$32,000 for artsy sewer manhole covers????

http://www.azcentral.com/news/articles/0929manholecovers29.html

Manhole makeover
Scottsdale takes public art to the streets

Dolores Tropiano
The Arizona Republic
Sept. 29, 2004 12:00 AM

From Scottsdale, where freeway walls are purple canvases for tan lizards and metal bus shelters look like saguaros, comes the latest in places to put public art - manhole covers.

Scottsdale's Public Art and Collections Committee has approved $5,000 for the design for as many as 100 artsy storm-drain covers in the heavily pedestrian downtown Scottsdale shopping and arts districts.

The estimated cost is $32,000, which Scottsdale officials hope to share between the city's water department and a private donor. advertisement

"It shows our desire to elevate design in the community in utilitarian objects such as a bench or a signal light," said Valerie Vadala Homer, director of Scottsdale's Public Art Program.

"These are created in really heavy metal, so they are sculptural. They provide an interesting canvas. It's an interesting problem to find a solution for, and that's what public art is."

Hatch cover art is new to the Valley, although several have popped up in Phoenix. Elsewhere around the world, they are a phenomenon in places like Japan and Canada.

"If we look at them as blank canvases, suddenly we are creating an opportunity for small discoveries, and that's the crux of public art," said Margaret Bruning, associate director of Scottsdale's Public Art Program. "These unexpected discoveries that we take into our senses, infuse the physiological and emotional experience of everyday life.

"There is an almost underground, cult interest in artist-designed hatch covers. They are symbolic marks that pedestrians will notice. It has created a fascination."

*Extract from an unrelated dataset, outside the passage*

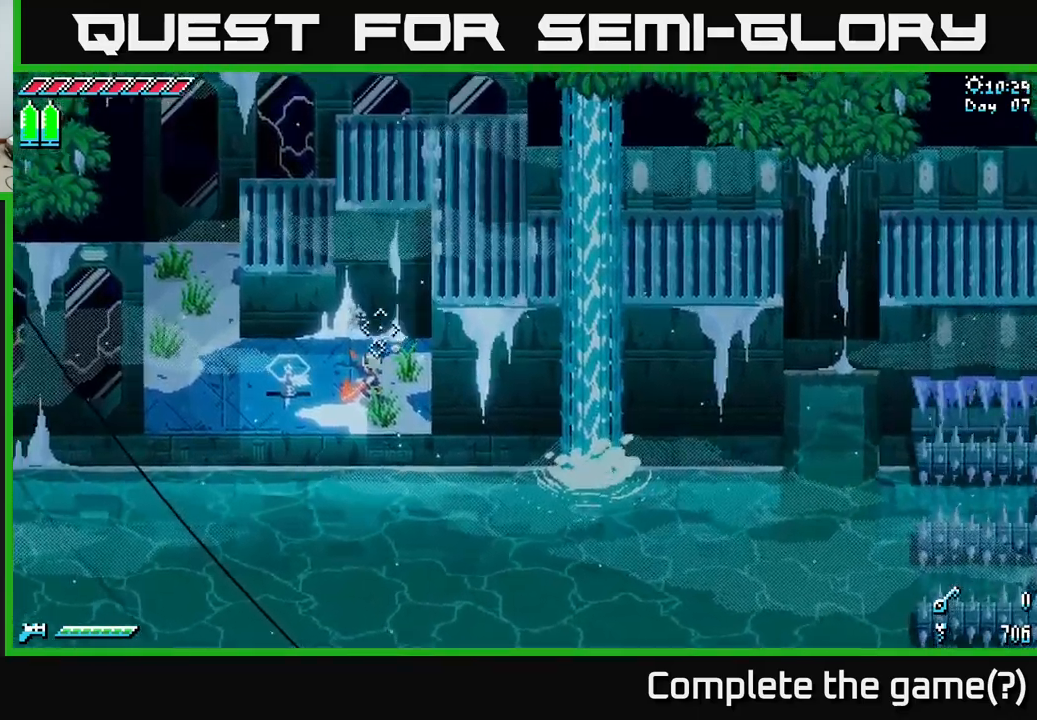
{"buttons": [], "left_stick": "center", "right_stick": "left", "events": []}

Not everyone in Scottsdale likes the idea.

"Of all the harebrained ways to spend money - and there have been many - this tops the list," Elaine Abts said.

The idea for stepping up to artist-designed hatch covers in Scottsdale came from Councilman Wayne Ecton, who heard about it at the National League of Cities meeting this year in Washington, D.C. He is working with the Scottsdale Public Art Program to secure a sponsor to cover most of the cost of the project.

"I think it's another way to have public art that is inexpensive," Ecton said. "We have a lot of visitors downtown, and I think they need to be cognizant of what we're doing in public art."

City officials say mechanized street sweepers would clean the covers periodically along with the rest of the streets, and that there is little chance of the covers being stolen because they are so heavy.